Business Insurance
By Sonja Ryst
October 30, 2011
TALLAHASSEE, Fla.—A senior official at Florida’s catastrophe fund is urging lawmakers to reduce the fund’s role as a reinsurer in the state after a report estimated that the fund could face a $3.2 billion shortfall if a major storm were to hit.
While the report emphasized that it used conservative guidelines to estimate the Florida Hurricane Catastrophe Fund’s ability to raise funds to pay claims after a major hurricane, the fund’s capacity should still be reduced by about $5 billion, according to the official.
Insurance industry observers echoed concerns of some state lawmakers that the FHCF may be exposed beyond its ability to raise money to pay claims.
The FHCF was established in 1993 to provide reinsurance capacity for Florida insurers after losses from Hurricane Andrew led to a sharp reduction in capacity in the state. The FHCF is funded through premiums from Florida insurers. Participation in the fund is mandatory for nearly all property insurers writing residential business Florida.
Based on its current exposures, the fund could face claims of $18.39 billion if a major hurricane were to hit this year, according to the Oct. 18 report prepared by St. Petersburg, Fla.-based Raymond James & Associates Inc.
The fund is projected to have a year-end balance of $7.17 billion. However, the basis for calculating the FHCF’s ability to meet its obligations also factors in the state’s ability to raise money through municipal bonds after a catastrophe.
According to the report, taking an average estimate from a panel of leading international investment banks, the fund would be able to raise $8 billion through bond issues in the 12 months after the event, leaving a potential shortfall of about $3.2 billion. The report noted that the banks estimate that the FHCF could raise another $6 billion over a 24-month period, but “based on a desire for conservatism and guidance from FHCF staff about potential payout timing, “ the 12-month time frame was used to estimate the fund’s financial resources.
“We have a situation where if we had an event, we might not have enough money to pay for all the coverage purchased from the fund,” said FHCF Chief Operating Officer Jack Nicholson. He said depending on the size of the event, some insurers might not be able to wait two years to receive reinsurance claims payments.
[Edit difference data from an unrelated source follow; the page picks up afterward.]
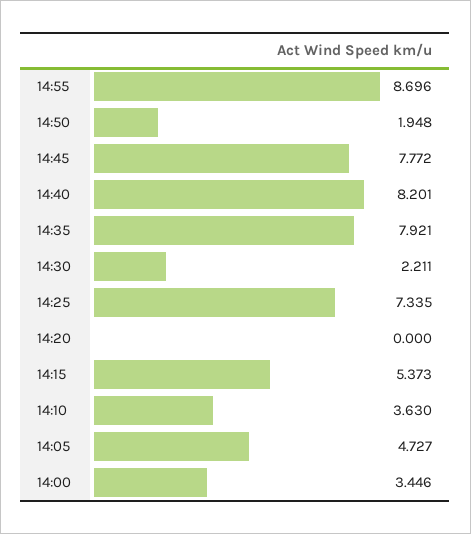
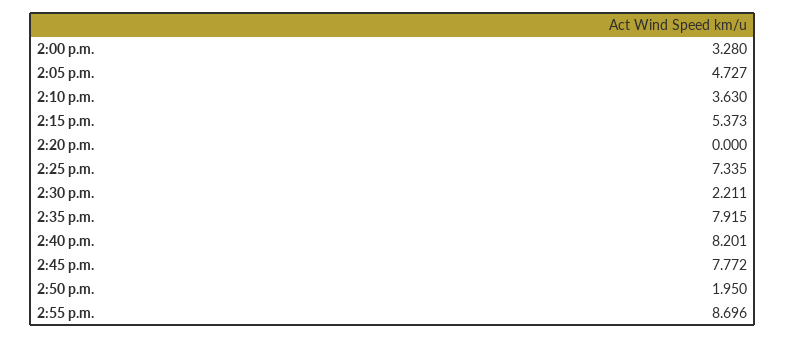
  {
    "14:55": 8.696,
-   "14:50": 1.948,
+   "14:50": 1.95,
    "14:45": 7.772,
    "14:40": 8.201,
-   "14:35": 7.921,
+   "14:35": 7.915,
    "14:30": 2.211,
    "14:25": 7.335,
    "14:20": 0,
    "14:15": 5.373,
    "14:10": 3.63,
    "14:05": 4.727,
-   "14:00": 3.446
+   "14:00": 3.28
  }

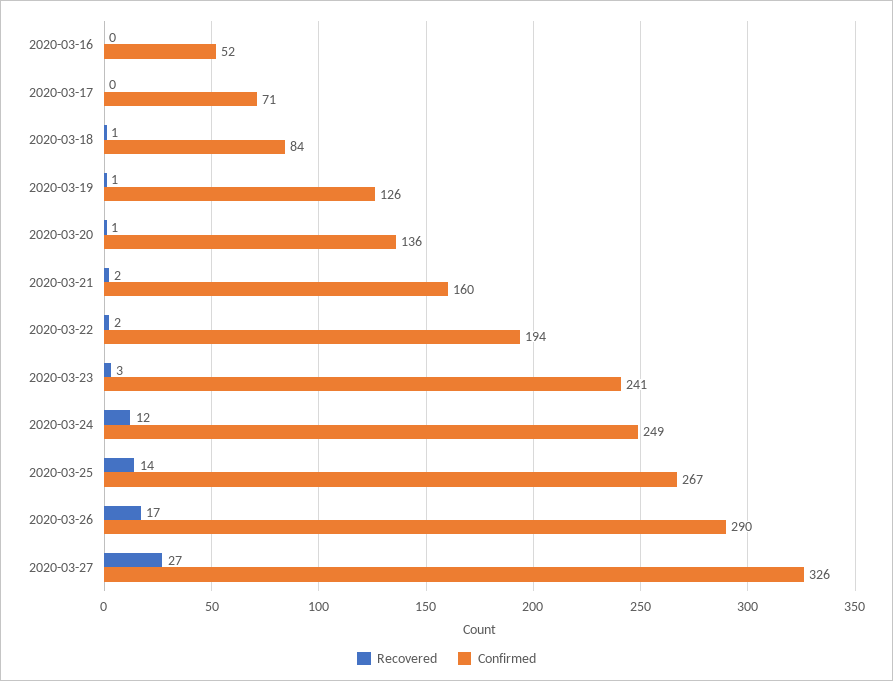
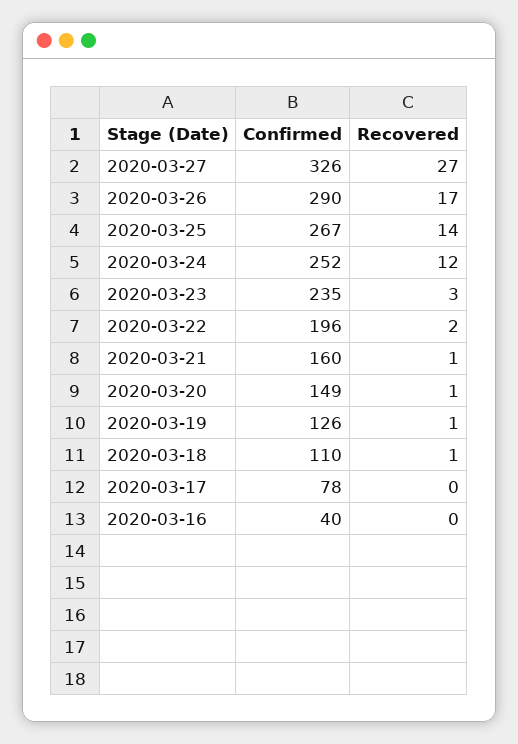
  {
    "Recovered": {
      "2020-03-16": 0,
      "2020-03-17": 0,
      "2020-03-18": 1,
      "2020-03-19": 1,
      "2020-03-20": 1,
-     "2020-03-21": 2,
+     "2020-03-21": 1,
      "2020-03-22": 2,
      "2020-03-23": 3,
      "2020-03-24": 12,
      "2020-03-25": 14,
      "2020-03-26": 17,
      "2020-03-27": 27
    },
    "Confirmed": {
-     "2020-03-16": 52,
+     "2020-03-16": 40,
-     "2020-03-17": 71,
+     "2020-03-17": 78,
-     "2020-03-18": 84,
+     "2020-03-18": 110,
      "2020-03-19": 126,
-     "2020-03-20": 136,
+     "2020-03-20": 149,
      "2020-03-21": 160,
-     "2020-03-22": 194,
+     "2020-03-22": 196,
-     "2020-03-23": 241,
+     "2020-03-23": 235,
-     "2020-03-24": 249,
+     "2020-03-24": 252,
      "2020-03-25": 267,
      "2020-03-26": 290,
      "2020-03-27": 326
    }
  }

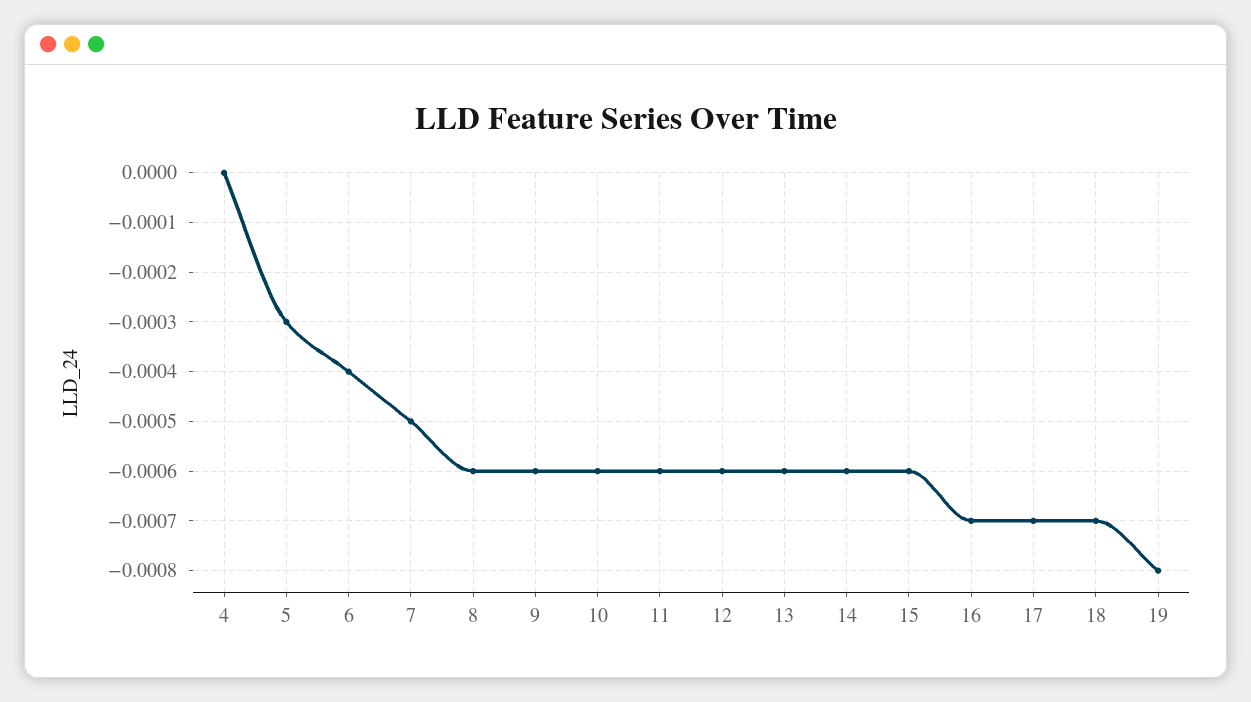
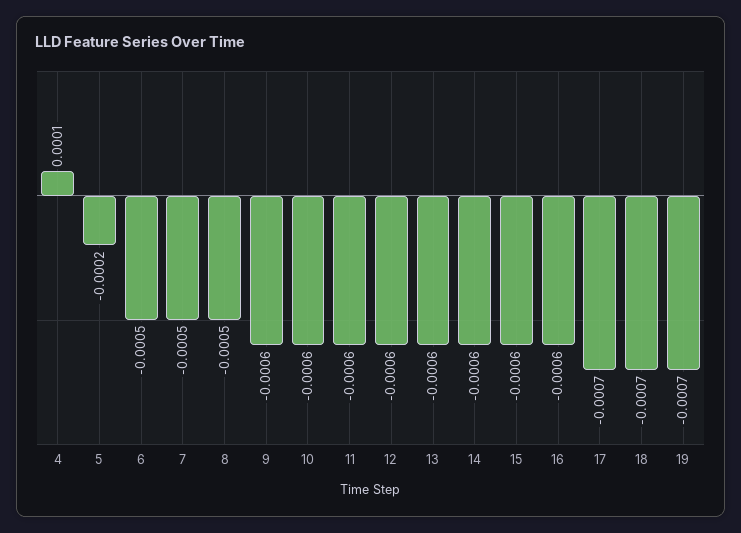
  {
-   "4": 0,
+   "4": 0.0001,
-   "5": -0.0003,
+   "5": -0.0002,
-   "6": -0.0004,
+   "6": -0.0005,
    "7": -0.0005,
-   "8": -0.0006,
+   "8": -0.0005,
    "9": -0.0006,
    "10": -0.0006,
    "11": -0.0006,
    "12": -0.0006,
    "13": -0.0006,
    "14": -0.0006,
    "15": -0.0006,
-   "16": -0.0007,
+   "16": -0.0006,
    "17": -0.0007,
    "18": -0.0007,
-   "19": -0.0008
+   "19": -0.0007
  }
Mr. Nicholson has proposed that Florida lawmakers limit the FHCF’s capacity to $12 billion by 2016, down from the current $17 billion. Some insurers also buy additional optional coverage from the FHCF, though that option is being phased out.
At a Sept. 21 Florida Senate Banking and Insurance Committee meeting, state Sen. Mike Fasano, R-New Port Richey, asked Mr. Nicholson if reducing the fund’s capacity ultimately would result in higher rates for consumers who buy insurance in Florida.
Mr. Nicholson said yes, “absolutely.”
“Your conclusion was that we need to right-size the cat fund,” said Sen. Don Gaetz, R-Niceville. “By my reckoning as an amateur that means either reducing risk…or we have to increase the cash reserves on hand.”
The fund is in better financial shape now than three years ago. The projected fund balance was only $2.80 billion in October 2008, after the financial crisis sparked worries about the FHCF’s ability to raise additional money in the debt markets, according to an FHCF annual report.
“It’s gotten better over the years,” said Richard Attanasio, vp of property/casualty ratings at the Oldwick, N.J.-based rating agency A.M. Best Co. Inc. “They’ve been able to build up cash because there haven’t been significant events” in Florida. He added that Best has “some skepticism” about the fund’s ability to meet claims in the event of a major catastrophe.
Using its most recent model released in July, EQECAT Inc. estimated a 5% chance that a loss of at least $17 billion might occur in Florida in any given year. The last storm that produced losses of that magnitude was Hurricane Andrew 19 years ago. According to the Insurance Information Institute’s most recent estimate, in 2010 dollars, Hurricane Andrew resulted in $22.4 billion in insured losses.
Some insurance industry organizations voiced concerns over the FHCF’s funding.
“The Florida Insurance Council’s position is that the fund should be structured so it can every year deliver the reinsurance that it sells,” said Sam Miller, the Tallahassee trade group’s executive vp.
“There are insurers that are concerned that the FHCF is promising more than it can deliver,” said Bryon Ehrhart, chief strategy officer and chairman of the analytics and investment banking group for Aon Benfield Inc. in Chicago.
It’s remains unclear, though, whether reforms will be passed.
“The political environment in the past has been to ignore the problem,” said R.J. Lehmann, deputy director of the center on finance and real estate in Washington at The Heartland Institute. “But insurance in Florida is always among the top issues and we’re hopeful that something can move forward.”